De plus en plus nombreux en raison des conflits en Irak et en Afghanistan, les militaires font d'ailleurs rapidement d'excellentes performances, comme le nageur Bradley Snyder, 28 ans, lieutenant de l'armée américaine, qui a remporté vendredi le 100 m nage libre de sa catégorie.

Un an plus tôt, presque jour pour jour, le 7 septembre 2011, il perdait la vue dans l'explosion d'une bombe artisanale en Afghanistan.

Parmi les quelque 230 athlètes américains, une vingtaine sont des militaires ou ex-militaires, dont beaucoup ont été blessés sur un théâtre d'opérations.

Souvent jeunes, ces hommes "sont tous déjà des gens entraînés, sportifs", explique à l'AFP le lieutenant-colonel Thierry Maloux, chef de la Cellule d'aide aux blessés de l'armée de terre (Cabat) française.

La délégation française n'a pas de militaires blessés en Afghanistan en compétition à Londres, mais l'équipe britannique compte cinq vétérans, souvent venus au handisport grâce à l'aide d'un programme spécial du ministère de la Défense, baptisé "Battle Back".

Donné pour mort en Afghanistan en 2007, après que son véhicule eut été détruit par une mine, le soldat Derek Derenalagi est lui aussi un miraculé.

Un sac mortuaire avait même déjà été préparé à son intention. Il se réveillera finalement après neuf jours de coma, amputé des deux jambes.

"Depuis mon lit d'hôpital, j'ai regardé les jeux Paralympiques de Pékin (en 2008) et je me suis dit +il faut que j'aille aux jeux de 2012, et j'y suis arrivé", déclarait vendredi Derenalagi, 37 ans, acclamé par les 80.000 spectateurs du Stade olympique lors de l'épreuve du lancer de disque.

"Après avoir été blessé au front, et quatre ans de dur travail, c'est vraiment une réussite pour moi d'être ici", ajoutait-il.

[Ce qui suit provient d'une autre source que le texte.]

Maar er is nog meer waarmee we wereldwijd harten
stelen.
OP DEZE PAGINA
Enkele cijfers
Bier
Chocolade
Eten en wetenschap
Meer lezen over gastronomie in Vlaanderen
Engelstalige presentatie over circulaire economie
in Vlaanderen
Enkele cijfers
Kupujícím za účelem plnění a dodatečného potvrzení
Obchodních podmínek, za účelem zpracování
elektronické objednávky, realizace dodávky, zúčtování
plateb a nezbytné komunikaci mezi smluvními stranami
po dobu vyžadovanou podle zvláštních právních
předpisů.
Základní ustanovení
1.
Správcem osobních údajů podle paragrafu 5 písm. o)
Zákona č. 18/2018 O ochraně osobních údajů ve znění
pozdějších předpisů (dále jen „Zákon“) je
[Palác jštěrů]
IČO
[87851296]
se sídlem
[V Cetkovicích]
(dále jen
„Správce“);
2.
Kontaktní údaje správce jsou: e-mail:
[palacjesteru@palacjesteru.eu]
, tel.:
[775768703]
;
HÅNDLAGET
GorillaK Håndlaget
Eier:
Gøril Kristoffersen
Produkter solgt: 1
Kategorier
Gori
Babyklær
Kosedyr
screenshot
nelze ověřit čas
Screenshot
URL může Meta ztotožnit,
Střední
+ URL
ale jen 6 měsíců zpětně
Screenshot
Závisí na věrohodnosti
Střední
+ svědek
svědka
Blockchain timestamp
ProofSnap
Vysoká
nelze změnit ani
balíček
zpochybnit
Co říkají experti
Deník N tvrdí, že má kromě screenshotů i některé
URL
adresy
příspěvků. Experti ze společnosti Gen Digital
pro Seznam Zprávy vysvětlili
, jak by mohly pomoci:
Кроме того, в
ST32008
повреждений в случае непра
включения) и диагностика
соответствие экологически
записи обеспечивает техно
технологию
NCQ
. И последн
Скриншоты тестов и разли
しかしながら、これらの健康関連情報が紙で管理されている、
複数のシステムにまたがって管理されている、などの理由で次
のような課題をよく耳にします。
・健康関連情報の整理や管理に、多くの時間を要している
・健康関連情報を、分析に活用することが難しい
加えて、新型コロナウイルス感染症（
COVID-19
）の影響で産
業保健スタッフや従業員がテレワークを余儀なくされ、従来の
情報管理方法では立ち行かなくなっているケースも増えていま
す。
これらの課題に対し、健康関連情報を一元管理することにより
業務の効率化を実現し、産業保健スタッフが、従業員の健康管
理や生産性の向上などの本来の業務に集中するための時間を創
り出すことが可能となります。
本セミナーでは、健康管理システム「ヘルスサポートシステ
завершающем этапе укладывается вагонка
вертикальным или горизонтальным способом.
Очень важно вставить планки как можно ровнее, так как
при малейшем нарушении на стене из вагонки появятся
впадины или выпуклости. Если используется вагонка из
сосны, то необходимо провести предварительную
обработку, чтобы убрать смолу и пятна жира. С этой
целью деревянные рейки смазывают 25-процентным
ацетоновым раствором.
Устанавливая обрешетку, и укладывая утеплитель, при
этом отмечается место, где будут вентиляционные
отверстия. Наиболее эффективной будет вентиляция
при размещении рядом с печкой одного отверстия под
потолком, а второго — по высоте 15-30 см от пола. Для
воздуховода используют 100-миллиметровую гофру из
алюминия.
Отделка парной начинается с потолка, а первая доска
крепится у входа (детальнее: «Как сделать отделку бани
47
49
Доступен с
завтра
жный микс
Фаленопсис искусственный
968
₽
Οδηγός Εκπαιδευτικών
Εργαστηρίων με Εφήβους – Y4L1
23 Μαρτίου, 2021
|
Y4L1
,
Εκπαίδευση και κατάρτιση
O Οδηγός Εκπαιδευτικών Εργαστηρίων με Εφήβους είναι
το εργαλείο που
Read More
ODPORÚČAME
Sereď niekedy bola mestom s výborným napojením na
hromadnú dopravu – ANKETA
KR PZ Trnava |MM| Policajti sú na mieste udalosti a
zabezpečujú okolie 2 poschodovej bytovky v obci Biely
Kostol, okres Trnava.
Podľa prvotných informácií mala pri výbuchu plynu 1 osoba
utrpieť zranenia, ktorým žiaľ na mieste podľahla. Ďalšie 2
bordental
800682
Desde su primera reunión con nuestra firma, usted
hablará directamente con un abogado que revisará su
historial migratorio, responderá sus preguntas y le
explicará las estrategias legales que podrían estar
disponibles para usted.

Son compatriote Jon-Allan Butterworth, 26 ans, médaillé d'argent en cyclisme samedi, a quant à lui perdu un bras en Irak en 2007. Les vétérans britanniques comptent aussi une femme dans l'équipe de volley assis, Samantha Bowen, 26 ans, la jambe droite paralysée par des éclats d'obus en Irak en 2006.

Les blessés sont "gens qui ont besoin de se dépasser, de dépasser les obstacles physiques et pour beaucoup psychologiques", explique le lieutenant-colonel Maloux. "C'est la redécouverte d'un corps, ils se demandent +Qu'est ce que je peux faire avec une jambe, au lieu de deux+".

"Le sport est la façon pour certains de pouvoir s'accomplir de nouveau, de dépasser les obstacles", poursuit-il, ajoutant qu'il faut parfois les "freiner" tant "ils veulent dépasser leurs limites".

Outre les contingents américains et britanniques, d'autres nations ont en leur sein des militaires blessés, comme par exemple le Népal, avec Bikram Bahadur Rana, 33 ans, grièvement blessé en 2003 par les mines des insurgés maoïstes.

Désormais aveugle, il tentera sa chance le 7 septembre sur 100 m.